Por Valor Econômico

15/03/2018 – 05:00

Um dos temas que mais preocupam urbanistas quando se fala em futuro das cidades diz respeito à gestão inteligente dos recursos hídricos. “Uma cidade como São Paulo, que é a mais desenvolvida do país, ainda joga boa parte de seu esgoto não tratado nos seus rios. Qual qualidade de vida se pode ter dessa forma? Limpar os rios é uma das causas mais urgentes da cidade”, diz Marisa Moreira Salles, fundadora da plataforma Arq.Futuro.

O que ocorre em São Paulo nada mais é que um retrato de todo o país. Segundo o “Atlas Esgotos – Despoluição de Bacias Hidrográficas”, divulgado pela Agência Nacional de Águas (ANA) no fim do ano passado, 81% dos municípios brasileiros despejavam pelo menos metade do esgoto que produzem diretamente nos cursos de água, sem tratamento algum.

Continuar poluindo os rios em um grande centro urbano que há poucos anos passou por uma grave crise de abastecimento de água, ainda não completamente solucionada, parece distanciar ainda mais o município de um ideal de cidade inteligente e do cumprimento dos objetivos da Agenda 2030 da ONU, que contempla o desenvolvimento sustentável. Essa é a visão do ambientalista e educador Luiz Campos, da iniciativa Rios e Ruas, que realiza atividades de reconhecimento e identificação dos rios da cidade.

“Quando avaliamos as medidas que estão sendo tomadas no sentido de prever e evitar novas crises de abastecimento de água, percebemos que estamos longe de soluções inteligentes. A mentalidade continua sendo a de fazer transposições, construir novas represas. Ou seja, buscar mais água e cada vez mais longe”, diz Campos. Ele acrescenta que são pouquíssimas as ações para recuperar os sistemas existentes na própria cidade, como o Cantareira. “Não vemos ações, por exemplo, para recuperar as nascentes dos afluentes que abastecem o Cantareira.” Essas, diz, seriam medidas mais razoáveis e menos onerosas para o Estado.

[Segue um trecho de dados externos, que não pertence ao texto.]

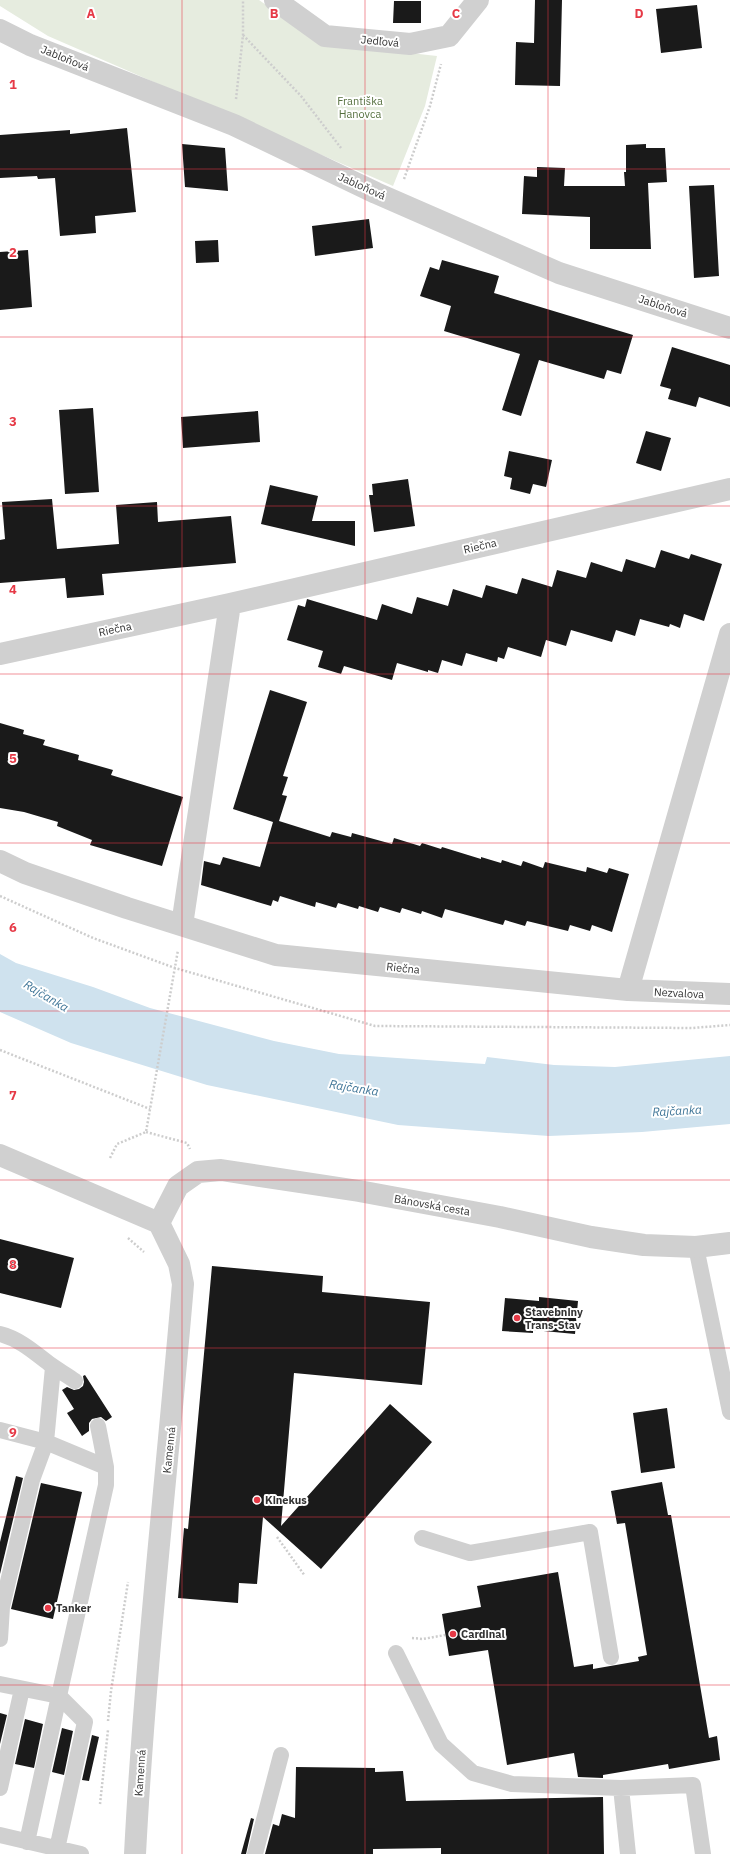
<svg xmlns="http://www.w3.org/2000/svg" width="730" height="1854" font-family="'IBM Plex Sans',sans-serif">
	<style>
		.green { fill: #e6ecdf }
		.water { fill: #cfe2ee }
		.building { fill: #1a1a1a }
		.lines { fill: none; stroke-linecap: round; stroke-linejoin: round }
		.path { stroke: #cdcdcd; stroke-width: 2.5; stroke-dasharray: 2 2; stroke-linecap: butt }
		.lane { stroke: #d0d0d0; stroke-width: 16 }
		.street { stroke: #d0d0d0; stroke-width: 22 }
		.grid { fill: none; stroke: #e63946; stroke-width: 1; stroke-opacity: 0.55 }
		.poi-dot { fill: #e63946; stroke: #fff; stroke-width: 1.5 }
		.labels { text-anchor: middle; stroke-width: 4; stroke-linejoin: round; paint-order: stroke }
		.street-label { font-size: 11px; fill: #333; stroke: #fff }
		.park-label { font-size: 11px; fill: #56703f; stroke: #fff }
		.poi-label { font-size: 11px; font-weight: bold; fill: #333; stroke: #fff; text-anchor: start }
		.water-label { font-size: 12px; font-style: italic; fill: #3f7597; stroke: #fff }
		.grid-label { font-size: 13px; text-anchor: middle; font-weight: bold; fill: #e63946; stroke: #fff; stroke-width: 4; stroke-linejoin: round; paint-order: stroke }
	</style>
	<rect width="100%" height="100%" fill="#fff"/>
	<path class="green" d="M 0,0 L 259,0 L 320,43 L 437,56 L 425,106 L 393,186 L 48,36 L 0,6 Z"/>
	<path class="water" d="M 0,954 L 16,963 L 93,987 L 150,1008 L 274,1041 L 339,1054 L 485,1064 L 487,1057 L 554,1065 L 615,1067 L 730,1056 L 730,1124 L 642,1132 L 549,1136 L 398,1125 L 207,1085 L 71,1043 L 0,1012 Z"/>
	<path class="building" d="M 535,0 L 562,0 L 560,86 L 515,85 L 516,42 L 534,43 Z
		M 394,1 L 421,1 L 421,23 L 393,23 Z
		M 697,5 L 702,48 L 661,53 L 656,9 Z
		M 127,128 L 136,212 L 95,216 L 96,233 L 60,236 L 55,178 L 38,179 L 37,176 L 0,178 L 0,135 L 70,130 L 70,134 Z
		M 182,144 L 225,148 L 228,191 L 185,187 Z
		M 646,144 L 646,148 L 665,148 L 667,182 L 648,183 L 651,249 L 590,249 L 590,217 L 522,214 L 524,176 L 537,177 L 537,167 L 565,168 L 564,186 L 625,186 L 624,172 L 626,172 L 626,145 Z
		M 714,185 L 719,276 L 694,278 L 689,186 Z
		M 369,219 L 373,248 L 315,256 L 312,226 Z
		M 218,240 L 219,262 L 196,263 L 195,241 Z
		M 28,250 L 32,307 L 0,310 L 0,252 Z
		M 442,260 L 499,276 L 494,293 L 633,335 L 621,374 L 607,370 L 604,379 L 539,360 L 521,416 L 502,410 L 520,354 L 444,331 L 451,306 L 420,296 L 430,267 L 439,270 Z
		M 672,347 L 730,365 L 730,407 L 699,397 L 696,407 L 668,399 L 671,389 L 660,386 Z
		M 93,408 L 99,492 L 65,494 L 59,410 Z
		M 258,411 L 260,442 L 183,448 L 181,417 Z
		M 646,431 L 671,438 L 661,471 L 636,463 Z
		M 509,451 L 552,460 L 546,487 L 533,484 L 530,494 L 510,489 L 512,478 L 504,476 Z
		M 408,479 L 415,526 L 374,532 L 369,495 L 373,495 L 372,484 Z
		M 270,485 L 318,496 L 312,521 L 355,521 L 355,546 L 261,524 Z
		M 52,499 L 57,549 L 119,544 L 116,505 L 157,502 L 158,522 L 231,516 L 236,563 L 102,574 L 104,595 L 67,598 L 65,578 L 0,583 L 0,540 L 5,539 L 2,502 Z
		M 661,550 L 689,559 L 691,554 L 722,564 L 704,621 L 684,614 L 680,628 L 670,624 L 669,627 L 640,619 L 635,636 L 616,630 L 612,642 L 571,630 L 566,646 L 546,640 L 541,657 L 508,647 L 504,659 L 498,657 L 497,662 L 466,653 L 462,666 L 442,660 L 438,673 L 428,670 L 428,672 L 397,663 L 392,680 L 344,666 L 341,674 L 318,667 L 323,651 L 287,640 L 298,605 L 305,607 L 307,599 L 377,620 L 382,604 L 412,614 L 417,597 L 448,606 L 453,589 L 482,598 L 486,585 L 517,594 L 522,578 L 552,587 L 557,570 L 586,578 L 591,562 L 622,572 L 626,559 L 655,568 Z
		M 270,690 L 307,702 L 283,776 L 288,777 L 282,795 L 287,796 L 279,821 L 330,837 L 332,832 L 351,837 L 352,833 L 392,844 L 394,838 L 420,846 L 422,843 L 441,849 L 442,847 L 481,859 L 481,857 L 501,863 L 502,860 L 521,866 L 523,861 L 543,868 L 545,862 L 586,872 L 587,867 L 607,873 L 609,868 L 629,874 L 612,932 L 592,925 L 590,931 L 570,925 L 568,931 L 527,921 L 525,926 L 505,920 L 503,925 L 445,909 L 442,918 L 422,911 L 421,914 L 402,908 L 400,913 L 380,907 L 378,912 L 359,906 L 358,909 L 338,903 L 336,908 L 316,902 L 315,907 L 280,896 L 278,902 L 273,900 L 271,906 L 201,885 L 204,861 L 220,865 L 223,857 L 260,867 L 273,822 L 233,809 Z
		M 0,723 L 24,730 L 23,734 L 45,740 L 43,745 L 79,755 L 78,760 L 113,770 L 111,775 L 183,797 L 162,866 L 90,845 L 92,840 L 57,826 L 58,822 L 24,812 L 0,808 Z
		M 0,1239 L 74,1258 L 61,1308 L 0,1293 Z
		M 212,1266 L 323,1276 L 322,1292 L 430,1302 L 422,1385 L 294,1373 L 281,1526 L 390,1404 L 432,1442 L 321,1569 L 263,1517 L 257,1584 L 239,1583 L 238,1603 L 178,1598 L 184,1528 L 188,1529 Z
		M 539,1297 L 578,1301 L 575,1334 L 533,1330 L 533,1333 L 502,1331 L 505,1298 L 539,1301 Z
		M 85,1375 L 112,1417 L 106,1421 L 101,1417 L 92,1419 L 89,1423 L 89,1431 L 82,1436 L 67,1413 L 74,1409 L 62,1390 L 67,1387 L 74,1390 L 79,1389 L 83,1386 L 84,1382 L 83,1376 Z
		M 667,1408 L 675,1468 L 641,1473 L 633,1413 Z
		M 16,1476 L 23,1478 L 0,1574 L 0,1542 Z
		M 662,1482 L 668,1515 L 671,1515 L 709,1738 L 717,1736 L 720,1760 L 669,1769 L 668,1764 L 603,1775 L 603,1778 L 578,1777 L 574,1753 L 507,1765 L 488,1650 L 449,1656 L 442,1614 L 481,1607 L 477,1586 L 558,1572 L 574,1667 L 593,1664 L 593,1669 L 639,1661 L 638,1657 L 647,1655 L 625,1523 L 617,1524 L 611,1491 Z
		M 41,1483 L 82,1492 L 53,1619 L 11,1609 Z
		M 0,1713 L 7,1715 L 0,1744 Z
		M 25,1719 L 43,1724 L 34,1768 L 15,1764 Z
		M 62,1728 L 73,1731 L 64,1775 L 52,1772 Z
		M 92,1735 L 99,1737 L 89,1781 L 82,1780 Z
		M 296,1767 L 375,1768 L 375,1772 L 403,1771 L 406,1801 L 603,1797 L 604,1854 L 441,1854 L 441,1848 L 373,1849 L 373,1854 L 265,1854 L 273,1824 L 279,1826 L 282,1814 L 295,1818 Z
		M 251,1818 L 254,1819 L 246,1854 L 241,1854 Z"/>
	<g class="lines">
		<path class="path" d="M 243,35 L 301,96 L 341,148
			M 236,99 L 243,35 L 243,0
			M 404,179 L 430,106 L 441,64
			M 0,896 L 93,938 L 175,968 L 375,1026 L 692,1028 L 730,1025
			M 0,1050 L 150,1109
			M 146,1132 L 187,1143 L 190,1149
			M 110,1158 L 117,1144 L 146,1132 L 178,950
			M 128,1238 L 144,1252
			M 277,1537 L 305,1576
			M 412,1638 L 423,1639 L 445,1635
			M 108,1721 L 111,1691 L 128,1582
			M 100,1804 L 108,1730"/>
		<path class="lane" d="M 696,1247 L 730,1412
			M 0,1334 C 20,1339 35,1353 51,1365 C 59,1371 67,1375 75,1381
			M 98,1426 L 106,1467
			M 0,1430 L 46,1442 L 106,1467 L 106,1485 L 59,1696 L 85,1722 L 57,1849
			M 422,1538 L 470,1553 L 590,1532 L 611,1657
			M 0,1639 L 2,1607 L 32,1480 L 46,1442 L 53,1367
			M 396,1653 L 441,1744 L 473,1773 L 512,1784 L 621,1788 L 693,1785 L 703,1854
			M 0,1684 L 59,1696 L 27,1842
			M 0,1788 L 22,1689
			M 621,1788 L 628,1854
			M 0,1835 L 81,1854
			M 255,1854 L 281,1755"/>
		<path class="street" d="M 275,0 L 325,36 L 410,44 L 449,36 L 478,0
			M 0,30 L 30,45 L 234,125 L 376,193 L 559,273 L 730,328
			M 0,654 L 230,604 L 730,489
			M 0,861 L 25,873 L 127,908 L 276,955 L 628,990 L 730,994
			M 182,925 L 230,604
			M 628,990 L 730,634
			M 0,1155 L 159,1223 L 179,1264 L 183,1284 C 167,1474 145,1663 135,1854
			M 159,1223 L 178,1186 L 198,1172 L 221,1170 L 359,1191 L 500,1217 L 591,1237 L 644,1245 L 696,1247 L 730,1243"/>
	</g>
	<path class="grid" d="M 182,0 L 182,1854M 365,0 L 365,1854M 548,0 L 548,1854M 0,169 L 730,169M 0,337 L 730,337M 0,506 L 730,506M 0,674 L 730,674M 0,843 L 730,843M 0,1011 L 730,1011M 0,1180 L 730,1180M 0,1348 L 730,1348M 0,1517 L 730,1517M 0,1685 L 730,1685"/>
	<g class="poi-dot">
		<circle cx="517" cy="1318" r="4"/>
		<circle cx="257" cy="1500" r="4"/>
		<circle cx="48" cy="1608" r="4"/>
		<circle cx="453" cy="1634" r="4"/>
	</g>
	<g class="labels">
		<g class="street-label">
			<text transform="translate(380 41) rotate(5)" y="4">Jedľová</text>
			<text transform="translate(65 58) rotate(22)" y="4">Jabloňová</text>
			<text transform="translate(362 186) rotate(24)" y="4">Jabloňová</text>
			<text transform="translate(663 306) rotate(18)" y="4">Jabloňová</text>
			<text transform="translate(480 546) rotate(-13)" y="4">Riečna</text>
			<text transform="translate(115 629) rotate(-12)" y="4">Riečna</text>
			<text transform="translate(403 968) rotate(6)" y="4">Riečna</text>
			<text transform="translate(679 993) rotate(3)" y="4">Nezvalova</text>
			<text transform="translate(432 1205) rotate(10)" y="4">Bánovská cesta</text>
			<text transform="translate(169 1450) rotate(-84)" y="4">Kamenná</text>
			<text transform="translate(140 1773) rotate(-86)" y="4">Kamenná</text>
		</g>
		<g class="park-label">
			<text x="360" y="105">Františka<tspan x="360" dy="13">Hanovca</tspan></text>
		</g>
		<g class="poi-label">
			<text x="525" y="1316">Stavebniny<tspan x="525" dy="13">Trans-Stav</tspan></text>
			<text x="265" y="1504">Kinekus</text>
			<text x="56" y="1612">Tanker</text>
			<text x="461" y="1638">Cardinal</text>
		</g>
		<g class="water-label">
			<text transform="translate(46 996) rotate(31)" y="4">Rajčanka</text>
			<text transform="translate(354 1088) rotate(9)" y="4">Rajčanka</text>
			<text transform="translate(677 1111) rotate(-3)" y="4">Rajčanka</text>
		</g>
	</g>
	<g class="grid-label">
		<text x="91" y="18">A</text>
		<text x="274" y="18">B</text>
		<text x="456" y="18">C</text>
		<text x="639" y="18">D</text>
		<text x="13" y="89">1</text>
		<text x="13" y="257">2</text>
		<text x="13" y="426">3</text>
		<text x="13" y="594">4</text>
		<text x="13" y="763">5</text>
		<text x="13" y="932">6</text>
		<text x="13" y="1100">7</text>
		<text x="13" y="1269">8</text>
		<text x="13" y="1437">9</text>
	</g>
</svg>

Para a urbanista, arquiteta Maru Whately, idealizadora da Aliança pela Água, movimento que reúne mais de 60 entidades, é urgente que São Paulo adote medidas de segurança hídrica. A organização conseguiu em dezembro de 2017 a aprovação em primeira votação de um projeto de lei que cria a Política Municipal de Segurança Hídrica e Gestão das Águas em São Paulo.

O objetivo, segundo Whately é aumentar o protagonismo do município para gestão de suas águas e adotar mecanismos para gestão de recursos hídricos, proteção ambiental, saneamento e saúde, além de gerar e monitorar informações sobre o assunto, conferindo maior transparência e controle social. “São Paulo precisa seguir o exemplo de Ribeirão Preto, que é a primeira cidade a aprovar uma lei de segurança hídrica”, diz Whately.

Uma pesquisa do World Resources Institute (WRI) aponta que mais de 30 países poderão enfrentar crises hídricas de alto risco nas próximas duas décadas. O que aconteceu em São Paulo até 2015 e o que está ocorrendo na Cidade do Cabo, na África do Sul, neste ano, dá uma dimensão da gravidade dessas crises. “Cuidar da água é uma questão urgente e universal.

E que tem reflexos em muitas outras áreas, como saúde, alimentação, educação”, diz Whately.